In fact, the Institute of Certified Public Accountants of Uganda (ICPAU) had, on December 17, 2020, recommended the scrapping of the said stamp duty to ministry of Finance on grounds that its imposition not only hampers the ease of doing business but also amounts to double taxation.

The Uganda Law Society had also joined the frenzy by instituting a constitutional petition challenging the legality and constitutionality of the imposition of this stamp duty.

The contention between the two bodies is largely about whether professionals should pay taxes on provision of their services or not. URA had intended to use this mandatory payment of stamp duty to obtain records of every individual providing professional services and to later find out the capacity in which these services were being provided.

Given that Uganda’s economy is largely an informal one, it is difficult for URA to get fast and accurate information on the revenues or incomes obtained by individuals or partnerships.
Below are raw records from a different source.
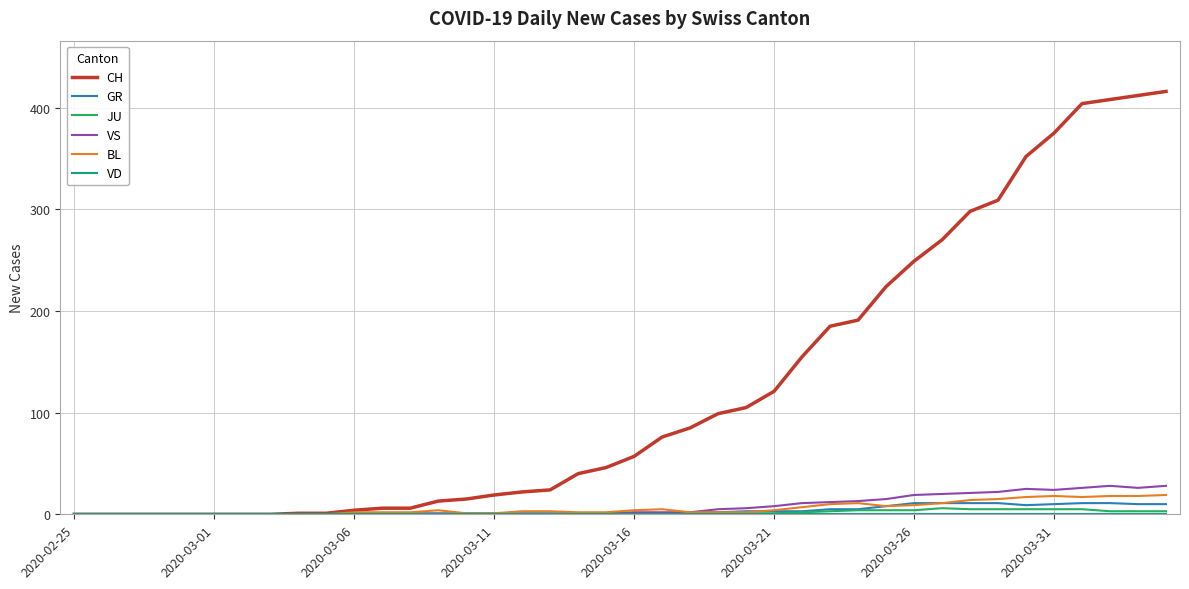

What is the maximum value for CH?

416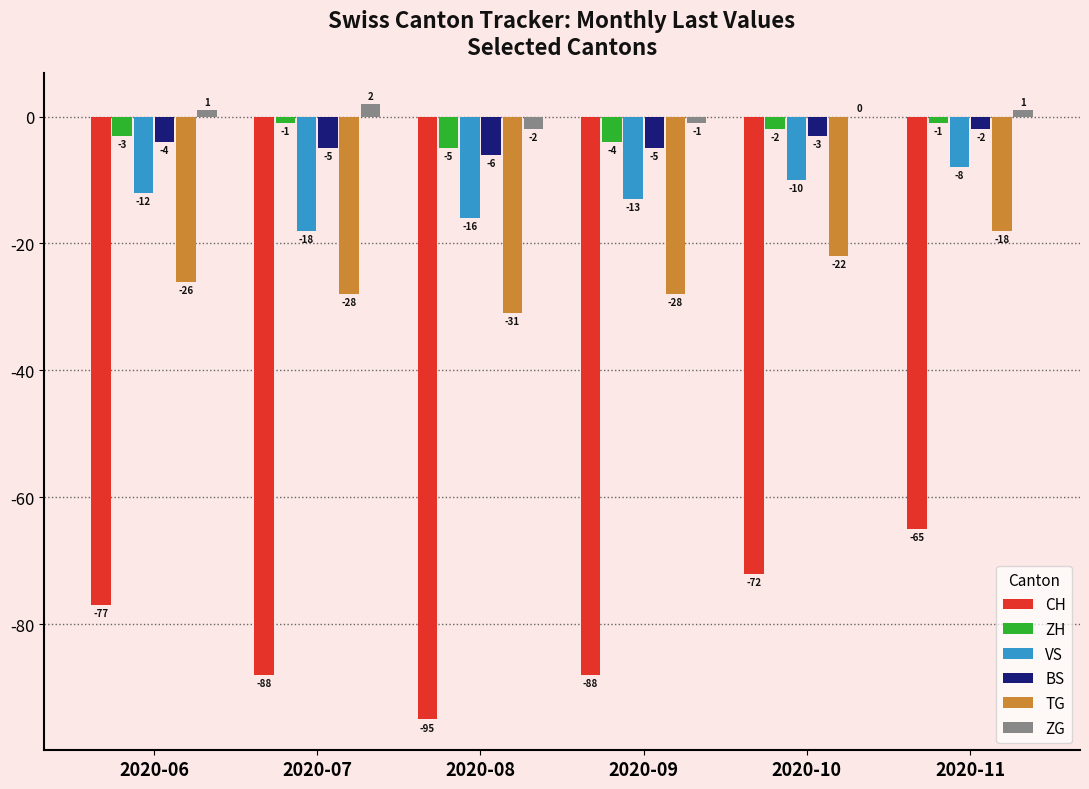

Count the number of categories in the chart.

6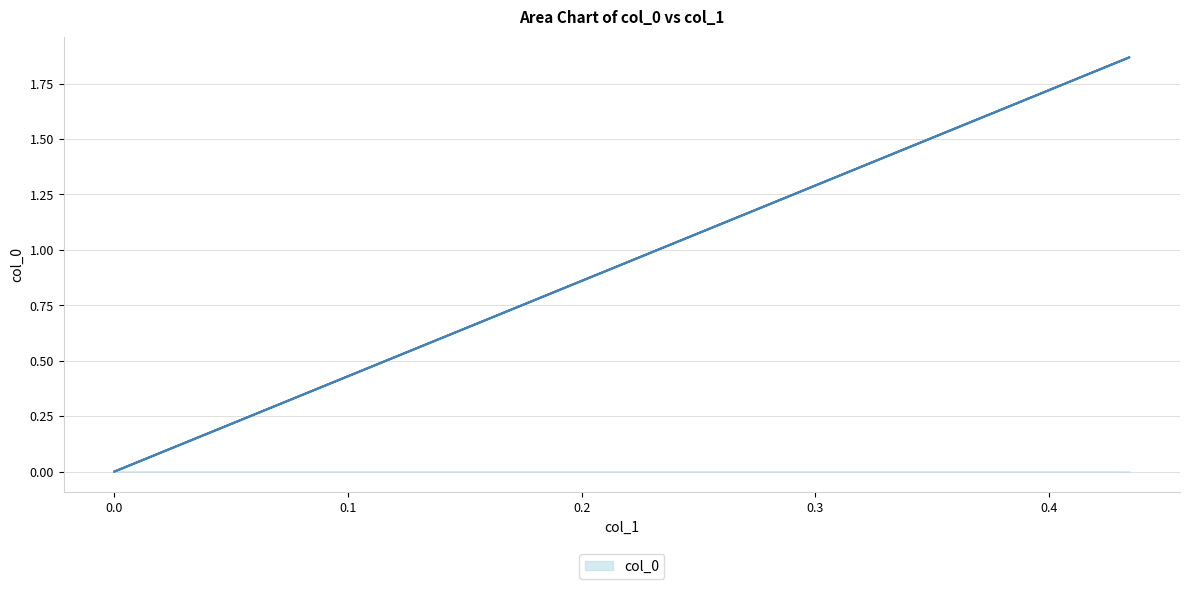

What is the label of the 2nd point from the right?

0.4343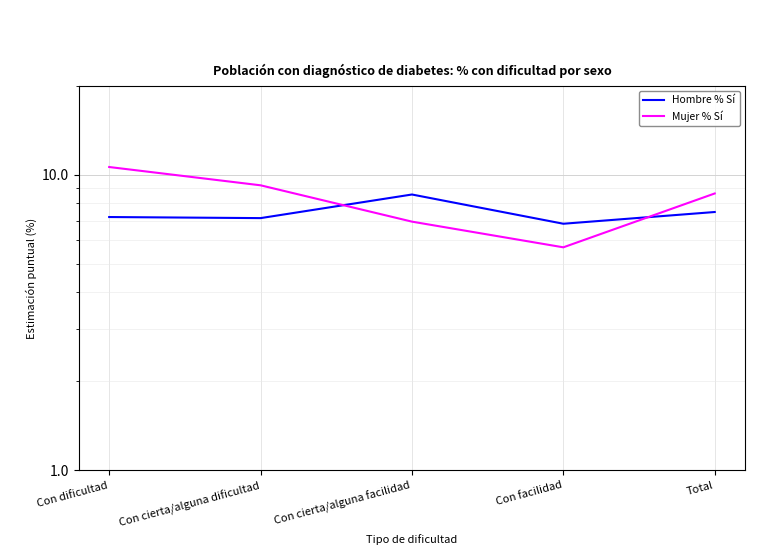

What is the difference between the Hombre % Sí values at Con facilidad and Total?

0.7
What URA seeks to create, is an updated database with all professionals in order to ease the monitoring of incomes obtained by these professionals and ensure compliance by professionals.

What URA sought to achieve was to restrict taxpayers from claiming expenses tagged to unregistered professional bodies while filing tax returns. These expenses include legal or accounting services obtained in the process of obtaining income.
Much as URA’s position is justifiable, levying stamp duty on professional services also comes with disadvantages that have made professionals cry foul.

In the first place, several professional bodies already levy professional license fees that are payable every year in addition to subscription fees and membership fees yet the premises in which they operate are subjected to trading license fees payable to local authorities like KCCA.

The same professionals pay taxes under the Pay As You Earn scheme for those that have employers. Adding stamp duty to these numerous payments may lead to double taxation that goes against the much-revered Adam Smith canons of taxation that every revenue body ought to take into consideration before imposing or collecting taxes.

Additionally, the payment of stamp duty might crack the spirit of professionalism. Professional bodies like the Uganda Law Society have different categories of professionals with like young lawyers and senior lawyers. It would be unfair to subject them to the same amount of levy when some have not even started benefiting from the fruits of their profession.

The levy of stamp duty will also halt the progress that has been made in ensuring the easement of cross-border practice. Professional bodies in Uganda have already joined forces with their sister bodies in different countries in the region to facilitate the provision of professional services across East African without restriction.

Some of these East African bodies issue practicing certificates allowing professionals to practice across the East African border. Subjecting these professionals to payment of stamp duty will impede the ability to practice across the border.

Certain professionals have also argued that imposition of stamp duty goes against the basic norms of constitutionality. The Ugandan constitution provides that every person in Uganda is guaranteed a right to practice his or her profession and carry on any lawful occupation, trade or business.

This right will certainly be curtailed once stamp duty is imposed on professional licenses. If URA was more inclined to just registering providers of professional services other than obtaining Non-Tax Revenue, the best mode would have been to obtain registers from the professional bodies themselves and subsequently making physical inspections of the providers of professional services in order to update the URA database.

As it stands now, the payment of stamp duty on professional licenses should be revised in the coming financial year to avoid the uncertainty it has already created.

The writer is an advocate of the High court and a tax specialist.